## Instructions to follow
In the records below, find the lines that include "change" and copy each.

## Source information
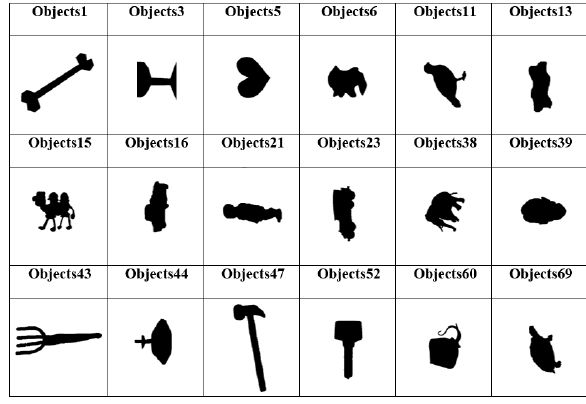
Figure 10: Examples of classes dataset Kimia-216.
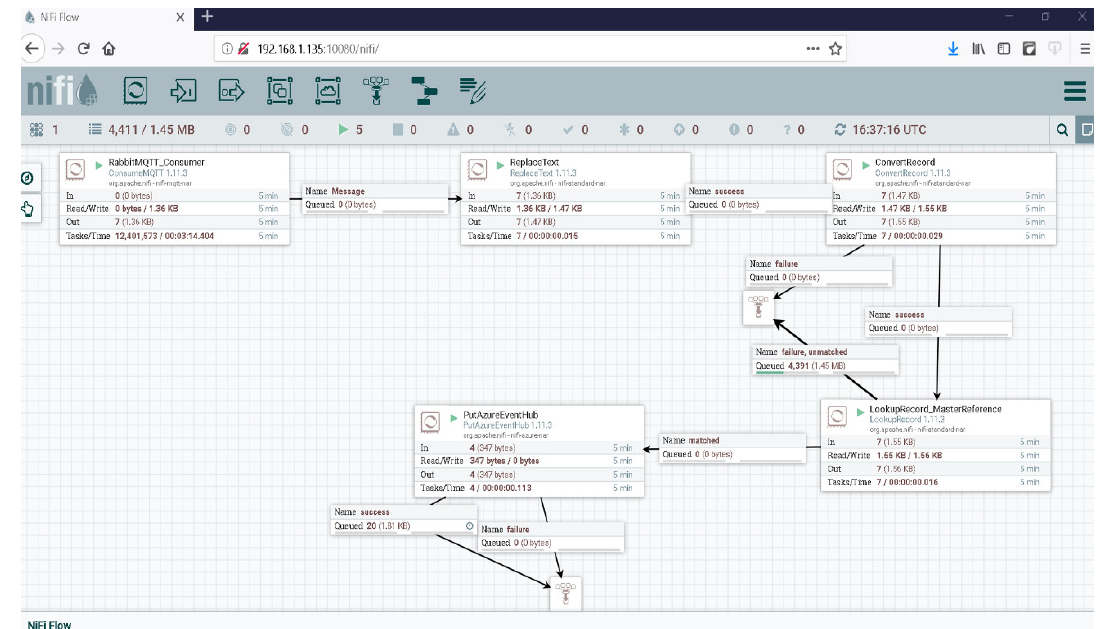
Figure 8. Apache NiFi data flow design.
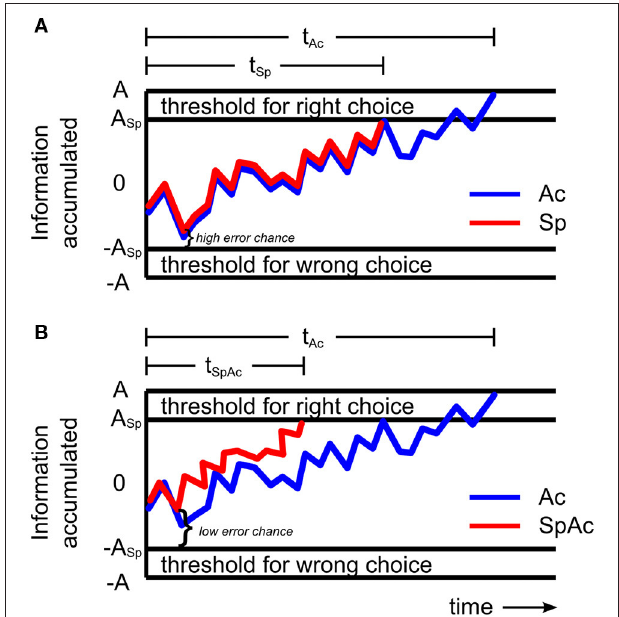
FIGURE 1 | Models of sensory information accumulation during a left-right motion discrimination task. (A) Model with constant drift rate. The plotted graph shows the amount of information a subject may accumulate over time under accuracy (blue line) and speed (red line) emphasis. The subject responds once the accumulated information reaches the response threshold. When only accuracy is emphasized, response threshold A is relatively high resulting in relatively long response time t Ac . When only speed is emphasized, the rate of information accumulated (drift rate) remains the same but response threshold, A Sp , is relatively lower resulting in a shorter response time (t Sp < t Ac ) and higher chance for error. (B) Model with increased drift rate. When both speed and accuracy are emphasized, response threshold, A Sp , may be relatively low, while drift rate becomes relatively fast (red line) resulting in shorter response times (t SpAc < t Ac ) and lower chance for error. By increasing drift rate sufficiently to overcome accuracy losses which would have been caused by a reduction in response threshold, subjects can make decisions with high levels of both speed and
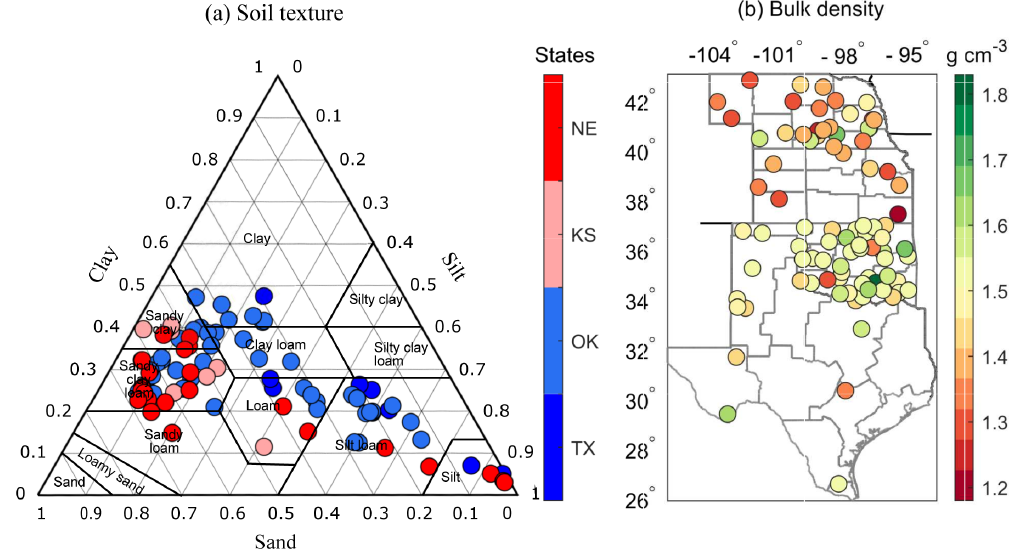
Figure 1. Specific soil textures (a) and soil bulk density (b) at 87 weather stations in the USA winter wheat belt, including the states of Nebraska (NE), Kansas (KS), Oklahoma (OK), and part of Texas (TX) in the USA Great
==
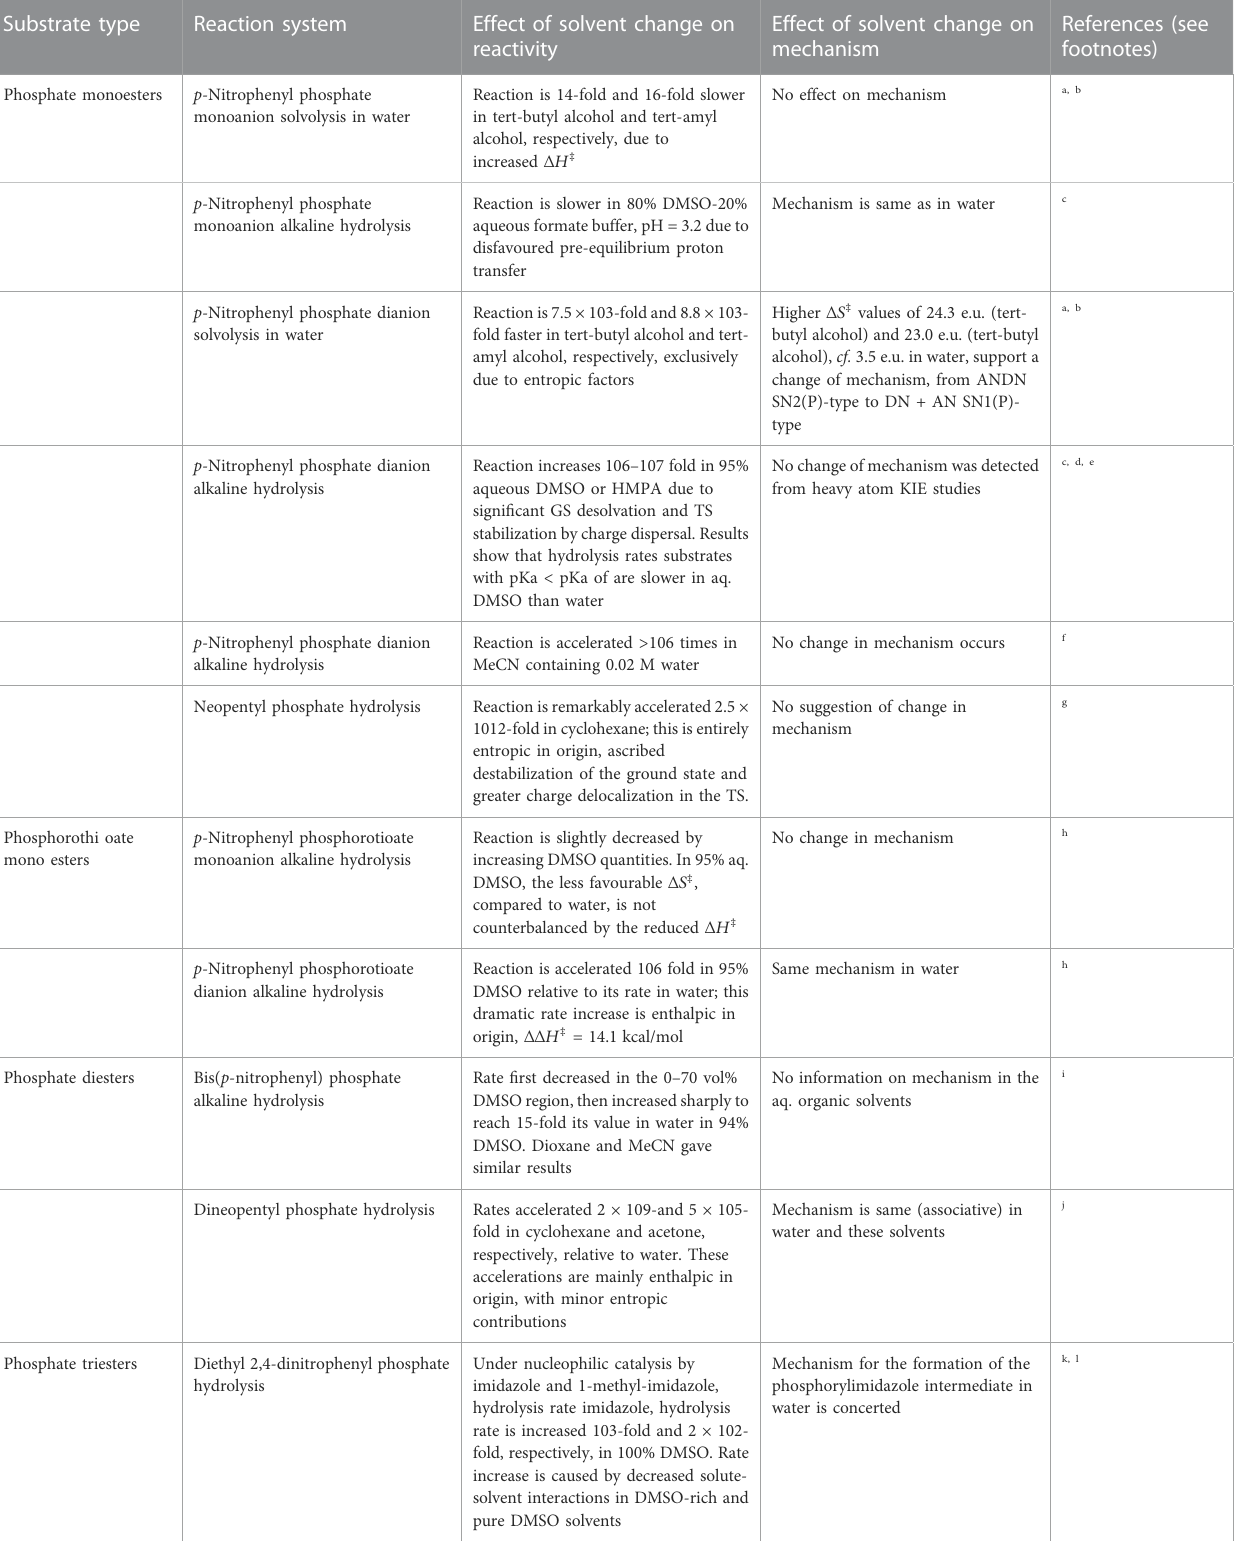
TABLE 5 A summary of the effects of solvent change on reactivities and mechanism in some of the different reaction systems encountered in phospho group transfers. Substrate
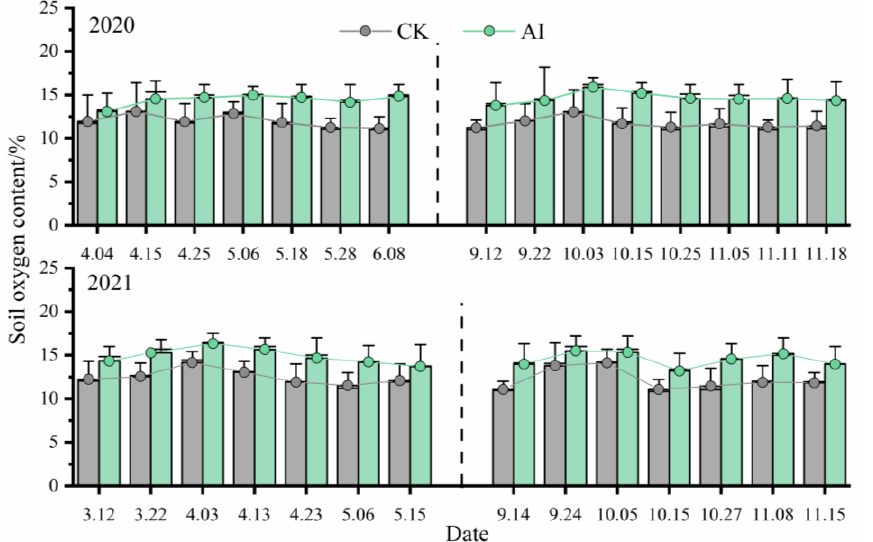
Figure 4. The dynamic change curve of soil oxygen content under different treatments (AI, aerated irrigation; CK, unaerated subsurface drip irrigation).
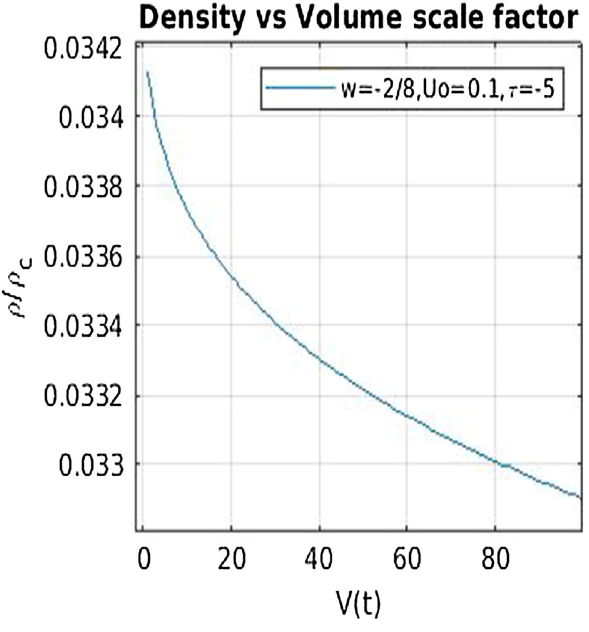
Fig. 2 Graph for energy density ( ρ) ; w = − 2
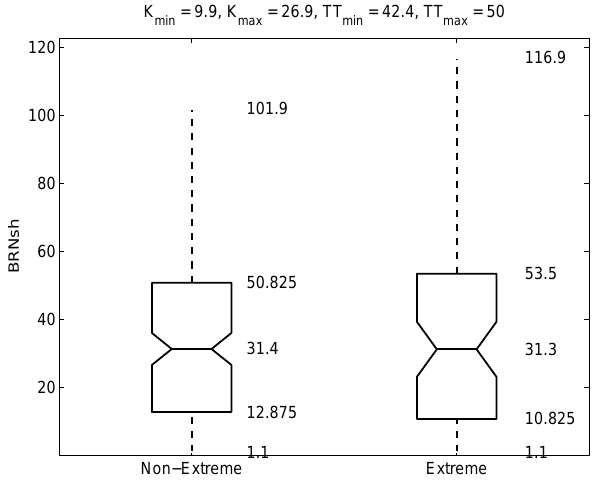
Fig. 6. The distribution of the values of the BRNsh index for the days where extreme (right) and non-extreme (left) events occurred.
* * *
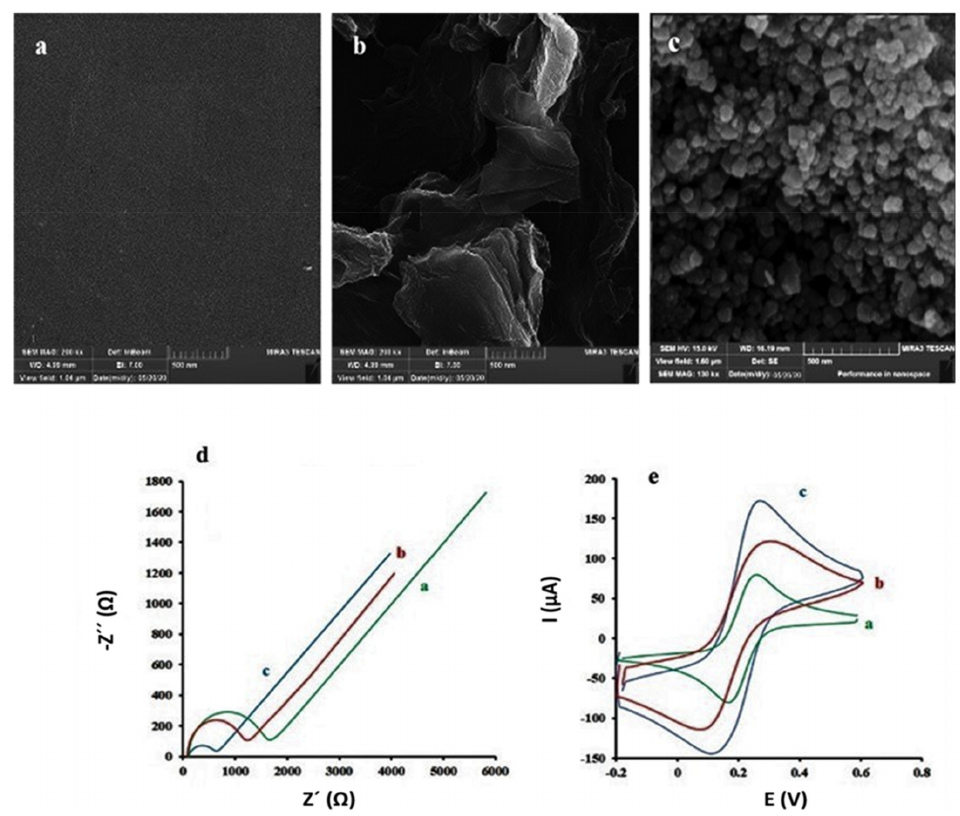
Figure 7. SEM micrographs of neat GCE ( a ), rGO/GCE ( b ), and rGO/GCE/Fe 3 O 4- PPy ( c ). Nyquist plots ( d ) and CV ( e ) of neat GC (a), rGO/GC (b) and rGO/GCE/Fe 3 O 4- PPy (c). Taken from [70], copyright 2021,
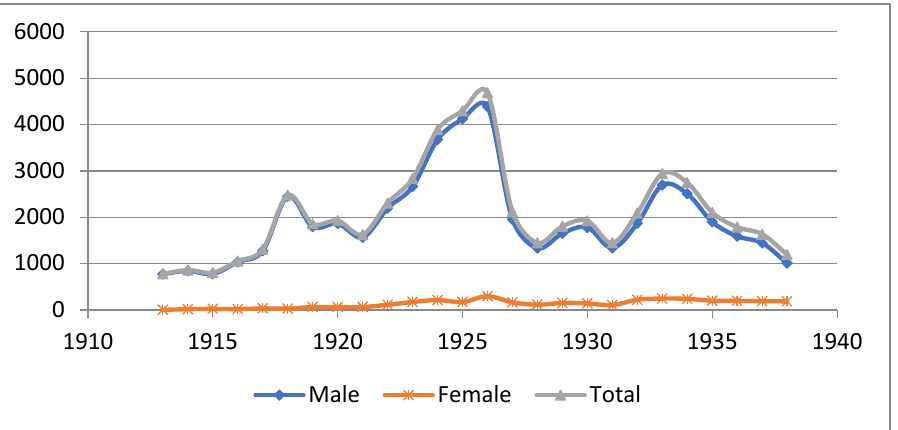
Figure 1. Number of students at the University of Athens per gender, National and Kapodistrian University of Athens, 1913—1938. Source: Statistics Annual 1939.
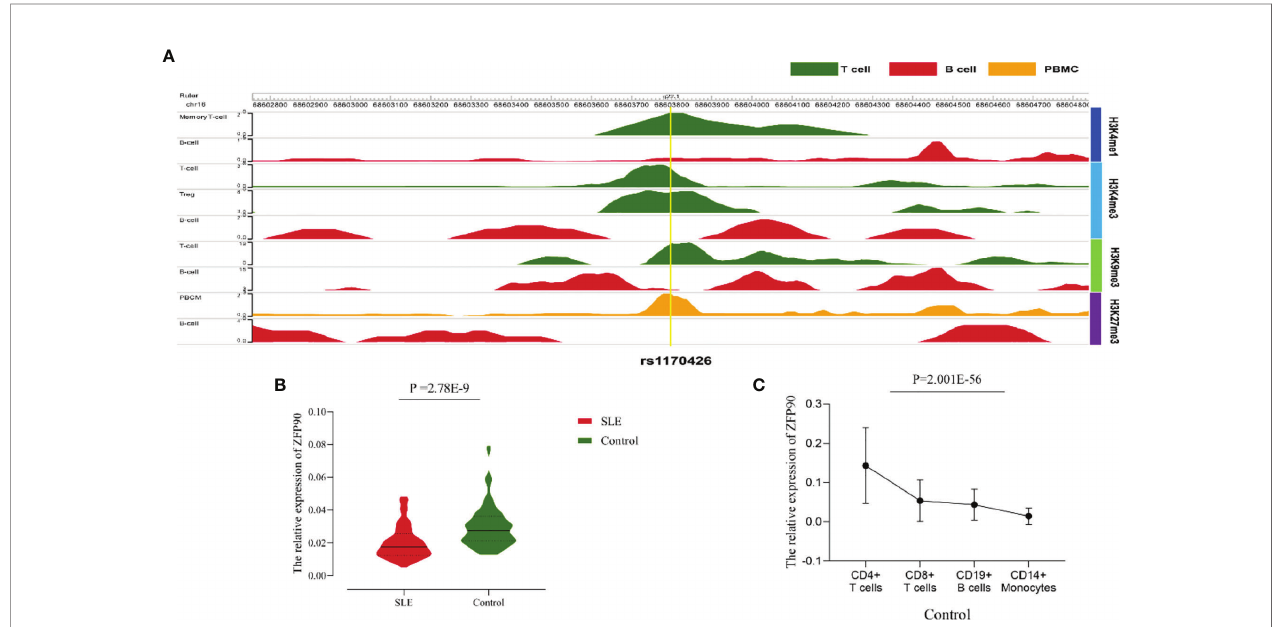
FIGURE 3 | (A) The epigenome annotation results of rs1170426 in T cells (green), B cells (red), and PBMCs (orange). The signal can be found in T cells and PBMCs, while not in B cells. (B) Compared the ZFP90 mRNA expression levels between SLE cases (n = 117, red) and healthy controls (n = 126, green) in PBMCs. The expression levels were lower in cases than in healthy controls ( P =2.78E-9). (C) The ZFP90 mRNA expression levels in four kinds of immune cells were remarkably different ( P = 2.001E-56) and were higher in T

## Task response
TABLE 5 A summary of the effects of solvent change on reactivities and mechanism in some of the different reaction systems encountered in phospho group transfers. Substrate
Figure 4. The dynamic change curve of soil oxygen content under different treatments (AI, aerated irrigation; CK, unaerated subsurface drip irrigation).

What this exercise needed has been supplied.